Ей казалось, что все готовы понять ее, поверить ей, и она хотела, торопилась сказать людям все, что знала, все мысли, силу которых
чувствовала. Они легко всплывали из глубины ее сердца и слагались в песню, но она с обидою чувствовала, что ей не хватает голоса, хрипит он,
вздрагивает, рвется.
-- Слово сына моего -- чистое слово рабочего человека, неподкупной души! Узнавайте неподкупное по смелости!
Чьи-то юные глаза смотрели в лицо ее с восторгом и со страхом.
Ее толкнули в грудь, она покачнулась и села па лавку. Над головами людей мелькали руки жандармов, они хватали за воротники и плечи,
отшвыривали в сторону тела, срывали шапки, далеко отбрасывая их. Все почернело, закачалось в глазах матери, но, превозмогая свою усталость, она
еще кричала остатками голоса:
-- Собирай, народ, силы свои во единую силу!
Жандарм большой красной рукой схватил ее за ворот, встряхнул:
-- Молчи!
Она ударилась затылком о стену, сердце оделось на секунду едким дымом страха и снова ярко вспыхнуло, рассеяв дым.
-- Иди! -- сказал жандарм.
-- Не бойтесь ничего!
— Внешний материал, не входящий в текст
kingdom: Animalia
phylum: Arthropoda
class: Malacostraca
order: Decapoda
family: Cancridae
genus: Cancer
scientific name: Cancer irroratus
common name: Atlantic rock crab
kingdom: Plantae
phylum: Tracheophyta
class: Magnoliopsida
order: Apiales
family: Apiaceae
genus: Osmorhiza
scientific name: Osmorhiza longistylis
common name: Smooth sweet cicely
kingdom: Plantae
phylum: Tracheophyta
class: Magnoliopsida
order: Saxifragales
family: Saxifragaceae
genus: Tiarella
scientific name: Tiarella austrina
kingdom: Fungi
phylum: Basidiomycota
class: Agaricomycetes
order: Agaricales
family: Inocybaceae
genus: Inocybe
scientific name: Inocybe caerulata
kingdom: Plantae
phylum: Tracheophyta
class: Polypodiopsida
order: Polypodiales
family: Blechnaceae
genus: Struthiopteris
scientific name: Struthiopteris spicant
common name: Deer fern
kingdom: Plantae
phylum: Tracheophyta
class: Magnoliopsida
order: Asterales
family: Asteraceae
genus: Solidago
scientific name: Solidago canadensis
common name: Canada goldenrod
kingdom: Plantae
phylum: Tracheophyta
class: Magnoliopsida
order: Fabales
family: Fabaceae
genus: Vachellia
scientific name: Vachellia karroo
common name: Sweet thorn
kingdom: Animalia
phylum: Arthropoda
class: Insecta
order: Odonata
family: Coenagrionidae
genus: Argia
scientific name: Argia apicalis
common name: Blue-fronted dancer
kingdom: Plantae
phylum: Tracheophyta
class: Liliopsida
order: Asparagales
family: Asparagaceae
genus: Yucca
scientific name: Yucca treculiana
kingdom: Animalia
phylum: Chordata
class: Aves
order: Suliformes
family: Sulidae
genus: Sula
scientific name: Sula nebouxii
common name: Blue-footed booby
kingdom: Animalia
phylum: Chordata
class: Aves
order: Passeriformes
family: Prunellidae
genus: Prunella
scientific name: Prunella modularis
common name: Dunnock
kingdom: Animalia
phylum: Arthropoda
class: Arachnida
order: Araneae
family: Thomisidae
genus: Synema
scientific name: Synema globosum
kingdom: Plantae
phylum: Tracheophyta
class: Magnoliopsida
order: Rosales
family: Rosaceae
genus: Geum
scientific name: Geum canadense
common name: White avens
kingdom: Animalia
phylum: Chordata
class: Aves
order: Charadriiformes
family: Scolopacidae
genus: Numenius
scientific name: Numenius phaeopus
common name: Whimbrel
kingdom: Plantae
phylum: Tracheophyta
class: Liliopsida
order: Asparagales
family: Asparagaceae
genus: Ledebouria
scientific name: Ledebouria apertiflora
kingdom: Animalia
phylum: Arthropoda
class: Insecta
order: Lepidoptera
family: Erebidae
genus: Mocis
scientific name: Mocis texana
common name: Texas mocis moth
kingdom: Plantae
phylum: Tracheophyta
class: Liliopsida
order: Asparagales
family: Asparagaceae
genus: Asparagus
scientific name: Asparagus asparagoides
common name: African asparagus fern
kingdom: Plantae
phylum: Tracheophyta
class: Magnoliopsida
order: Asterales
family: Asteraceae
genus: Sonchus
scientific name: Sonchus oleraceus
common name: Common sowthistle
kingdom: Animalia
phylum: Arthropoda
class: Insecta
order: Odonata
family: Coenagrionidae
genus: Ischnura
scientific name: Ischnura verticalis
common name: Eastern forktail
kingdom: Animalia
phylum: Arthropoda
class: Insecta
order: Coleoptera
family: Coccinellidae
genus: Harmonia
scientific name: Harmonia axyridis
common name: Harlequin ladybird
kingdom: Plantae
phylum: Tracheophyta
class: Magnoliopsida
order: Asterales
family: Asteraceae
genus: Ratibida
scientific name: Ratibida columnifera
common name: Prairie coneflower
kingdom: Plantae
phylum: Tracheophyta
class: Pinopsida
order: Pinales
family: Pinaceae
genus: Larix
Нет муки горше той, которой вы всю жизнь дышите...
-- Молчать, говорю! -- Жандарм взял под руку ее, дернул. Другой схватил другую руку, и, крупно шагая, они повели мать.
-- ...которая каждый день гложет сердце, сушит грудь! Шпион забежал вперед и, грозя ей в лицо кулаком, визгливо крикнул:
-- Молчать, ты, сволочь!
Глаза у нее расширились, сверкнули, задрожала челюсть. Упираясь ногами в скользкий камень пола, она крикнула:
-- Душу воскресшую -- не убьют!
-- Собака!
Шпион ударил ее в лицо коротким взмахом руки.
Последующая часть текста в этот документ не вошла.